I’m sitting in the cafe at the Tate in Liverpool. Graham – a friend of friends – has shepherded me into the train, off the train, into another train, off the train and onto the metro. Off the metro, throu the streets and into the relative safety of a tea emporium.
I say tea. Graham’s is like a certain kind of dishwater strength that youknow means you need more washing up liquid to do that final pot. I,m glad I had the coffee.
Typos may abound. Anxiety means I’d rather get words out than get good words out, if you know what I mean.
I have the mask of masks. People I don’t know are smiling at me as I pass them, they think they must know me as my smile is so broad. It’s a grimace actually, one my face gets into when stress levels rocket.
I’m burbling to much to cover my confusion, to which Graham has been more than patient. I am quietly controlling my breathing, and functioning beyond capability, but you wouldn’t know it. Have a brainful of firecrackers on me.
Once I see the art, I’ll calm.
I need pictures.
I’m excited about seeing Twombly.
I’m still emotional from watching Fiddler on the Roof last night.
I’ll post this when wifi available.
Due to a late connection, I am now on a train home from Wolverhampton on my own, as Graham has his deadline to keep.
I think he is far more worried about it than I am; such has been the wonder of the day, I am, for the first time in 12 years, enjoying a quiet train ride on my own.
As we stop at Albrighton – it’s the local all stops train – I am aware that I am being propelled homeward on a wave of art. The gentle nature of Monet and Turner, juxtaposed with the vibrancy of Twombley, was a wonderful shock wave of delight. Such things raise my creativity (and, to a not inconsiderable extent, spirituality) and give a larger area of peace in which to live. It’s seeing art by those who have gone against the grain and won through. It is electrifying.
On past experience – not necessarily an indicator of the future – this will last between 24 and 72 hours, and then recede. I am hopeful that this may be extended!
There have been small episodes where difficulties have presented themselves. Anxiety has never been far away, but panic strangely absent. This is a Good Day, and I have enjoyed it to the full.
The major difficulty – as it was always going to be – is negotiating my way back into an empty house in the dusk. This will present the usual fears, I presume. Nothing to do but go in and face them. I may have to phone my wife at work, but I will try not to do so.
The world is a more difficult place in the dark.
Dread haunts me like a bad smell.
But I will at last be able to send the updates. Wifi has been difficult today.
Be at peace.
I’ll be able to send this blogpost now
Okay, so it’s really tomorrow, while still being yesterday for my transatlantic chums, and I am treating it as today. If you think that’s confusing …
It’s 01.30 hrs.
I’m at home waiting for Belinda to wind down from another stressful day on the wards.
I’m very tired, but it has been a roller coaster of a day. It was a good day, and I did we’ll; but I am still reminded that the day should just have been, without me knowing whether it was good or not.
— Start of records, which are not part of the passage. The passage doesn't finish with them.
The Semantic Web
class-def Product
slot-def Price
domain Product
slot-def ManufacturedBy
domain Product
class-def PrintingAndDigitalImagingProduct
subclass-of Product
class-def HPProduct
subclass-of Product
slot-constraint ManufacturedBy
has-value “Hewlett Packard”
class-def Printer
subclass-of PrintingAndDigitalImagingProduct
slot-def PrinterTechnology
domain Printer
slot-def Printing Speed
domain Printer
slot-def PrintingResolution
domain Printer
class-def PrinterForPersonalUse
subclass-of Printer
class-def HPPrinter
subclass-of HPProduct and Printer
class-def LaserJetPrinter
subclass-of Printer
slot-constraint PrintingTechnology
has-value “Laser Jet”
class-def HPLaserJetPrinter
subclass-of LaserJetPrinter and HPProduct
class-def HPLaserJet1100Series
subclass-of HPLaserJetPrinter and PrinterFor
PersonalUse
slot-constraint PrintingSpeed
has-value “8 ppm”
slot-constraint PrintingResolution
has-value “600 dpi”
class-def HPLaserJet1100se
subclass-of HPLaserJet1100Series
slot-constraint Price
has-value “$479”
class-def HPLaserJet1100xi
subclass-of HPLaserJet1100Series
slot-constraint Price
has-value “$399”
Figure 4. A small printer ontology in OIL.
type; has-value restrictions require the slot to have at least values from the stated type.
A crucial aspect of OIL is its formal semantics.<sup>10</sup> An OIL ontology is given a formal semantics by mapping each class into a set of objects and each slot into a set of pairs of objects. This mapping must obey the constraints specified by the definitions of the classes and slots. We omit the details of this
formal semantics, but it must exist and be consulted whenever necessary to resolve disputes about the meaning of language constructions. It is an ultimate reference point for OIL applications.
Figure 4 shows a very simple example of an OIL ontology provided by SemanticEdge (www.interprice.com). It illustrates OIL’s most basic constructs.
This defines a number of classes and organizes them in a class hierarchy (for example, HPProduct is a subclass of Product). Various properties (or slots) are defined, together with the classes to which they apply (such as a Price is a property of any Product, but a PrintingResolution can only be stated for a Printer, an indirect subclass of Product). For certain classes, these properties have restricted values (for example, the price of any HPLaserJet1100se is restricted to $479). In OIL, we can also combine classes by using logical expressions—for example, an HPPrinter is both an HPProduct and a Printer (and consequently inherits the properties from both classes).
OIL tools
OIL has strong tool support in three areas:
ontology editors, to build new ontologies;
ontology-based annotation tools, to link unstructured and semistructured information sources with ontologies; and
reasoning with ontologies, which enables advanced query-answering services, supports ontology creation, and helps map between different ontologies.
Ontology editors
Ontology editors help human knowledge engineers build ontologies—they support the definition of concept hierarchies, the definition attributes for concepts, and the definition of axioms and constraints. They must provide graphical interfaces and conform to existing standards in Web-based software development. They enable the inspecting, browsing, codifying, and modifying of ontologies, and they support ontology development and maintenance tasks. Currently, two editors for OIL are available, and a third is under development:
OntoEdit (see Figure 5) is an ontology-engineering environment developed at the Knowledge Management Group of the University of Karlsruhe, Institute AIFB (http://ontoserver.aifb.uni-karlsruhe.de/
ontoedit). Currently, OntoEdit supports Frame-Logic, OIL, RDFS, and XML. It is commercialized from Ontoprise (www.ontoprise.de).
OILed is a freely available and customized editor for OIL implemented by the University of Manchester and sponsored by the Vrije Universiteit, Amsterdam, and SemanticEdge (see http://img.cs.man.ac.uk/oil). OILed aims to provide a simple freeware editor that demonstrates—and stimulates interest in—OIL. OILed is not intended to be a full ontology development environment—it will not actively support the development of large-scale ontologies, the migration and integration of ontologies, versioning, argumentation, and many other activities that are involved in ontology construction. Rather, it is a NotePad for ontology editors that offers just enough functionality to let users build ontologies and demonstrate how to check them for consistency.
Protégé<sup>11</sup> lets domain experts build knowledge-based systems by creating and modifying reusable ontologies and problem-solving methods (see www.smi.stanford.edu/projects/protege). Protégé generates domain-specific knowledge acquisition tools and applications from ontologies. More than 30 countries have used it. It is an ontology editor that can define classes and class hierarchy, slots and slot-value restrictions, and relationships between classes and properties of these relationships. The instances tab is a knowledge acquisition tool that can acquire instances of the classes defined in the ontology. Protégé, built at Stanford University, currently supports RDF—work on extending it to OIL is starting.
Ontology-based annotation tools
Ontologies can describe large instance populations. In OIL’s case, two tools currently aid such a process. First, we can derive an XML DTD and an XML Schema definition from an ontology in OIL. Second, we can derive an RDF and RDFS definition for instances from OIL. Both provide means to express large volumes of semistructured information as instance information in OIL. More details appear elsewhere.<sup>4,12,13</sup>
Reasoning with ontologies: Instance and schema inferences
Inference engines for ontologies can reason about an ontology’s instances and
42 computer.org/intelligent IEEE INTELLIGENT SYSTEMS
In my art – my real stuff, not the stuff I post, which, I shamefacedly admit is prettified for people to like – I am always regressing back to the inside of my mind. Taking things back to basics. Being aware.
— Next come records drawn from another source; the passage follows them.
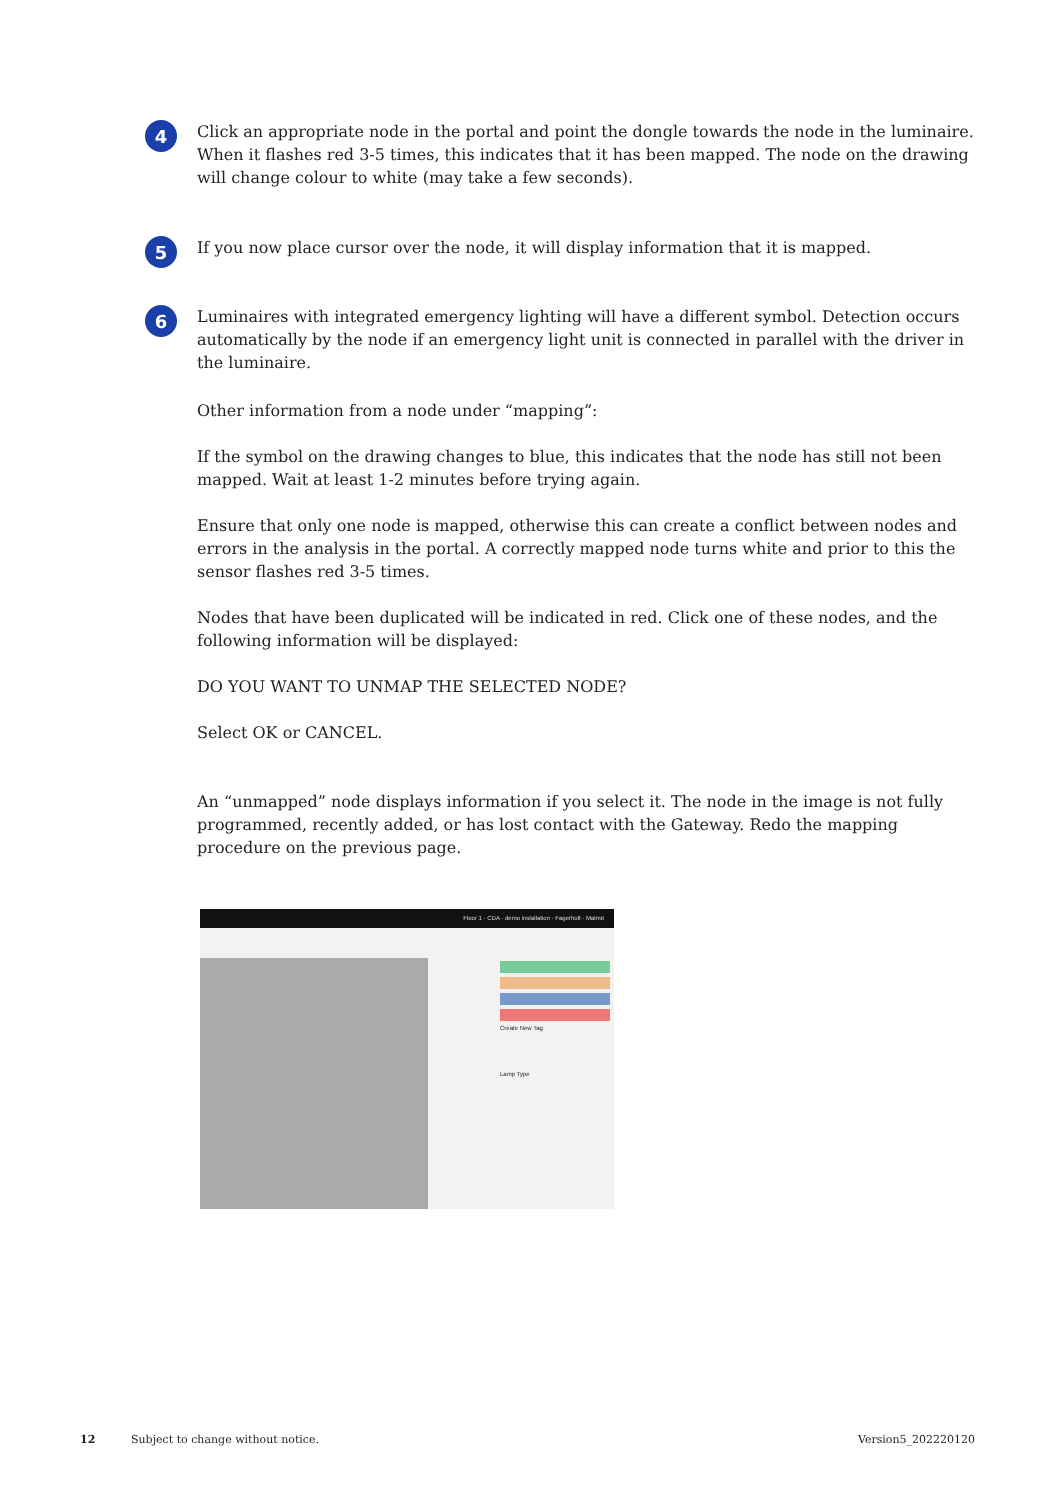4
Click an appropriate node in the portal and point the dongle towards the node in the luminaire. When it flashes red 3-5 times, this indicates that it has been mapped. The node on the drawing will change colour to white (may take a few seconds).
5
If you now place cursor over the node, it will display information that it is mapped.
6
Luminaires with integrated emergency lighting will have a different symbol. Detection occurs automatically by the node if an emergency light unit is connected in parallel with the driver in the luminaire.
Other information from a node under “mapping”:
If the symbol on the drawing changes to blue, this indicates that the node has still not been mapped. Wait at least 1-2 minutes before trying again.
Ensure that only one node is mapped, otherwise this can create a conflict between nodes and errors in the analysis in the portal. A correctly mapped node turns white and prior to this the sensor flashes red 3-5 times.
Nodes that have been duplicated will be indicated in red. Click one of these nodes, and the following information will be displayed:
DO YOU WANT TO UNMAP THE SELECTED NODE?
Select OK or CANCEL.
An “unmapped” node displays information if you select it. The node in the image is not fully programmed, recently added, or has lost contact with the Gateway. Redo the mapping procedure on the previous page.
Floor 1 · CDA · demo installation · Fagerhult · Malmö
Create New Tag
Lamp Type
12
Subject to change without notice.
Version5_202220120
I need not to do that in life, I know. My mind seems to want to analyse everything I do, like a narrative running in my head as I do it. And that,s not being, that’s following a plotline; a number of people I know have this story being played out in their heads. And it gets in the way if one has an imagination, as the story can adopt a life of its own, and go spinning off into different consequential fictions, which can be quite frightening. Some days – not today – multiple plot lines go off in different directions at once, causing chaos and stopping me functioning properly.
Probably not explained too well, given my tiredness – I blame my bicycling friend Graham, who, being fit therefrom, ran until my legs ached – and the lateness (earliness?) of the hour.
If you have any questions, just post them.
I’ll do my best to explain and answer.
Tomorrow. Ah. Tomorrow I need to do some art! I need to do what I do, and I need to post it for all to see.
That might be more illuminating than all my words. And may make you say:
My five year old could do that
And I won’t mind.
Goodnight, sleep well, and God bless.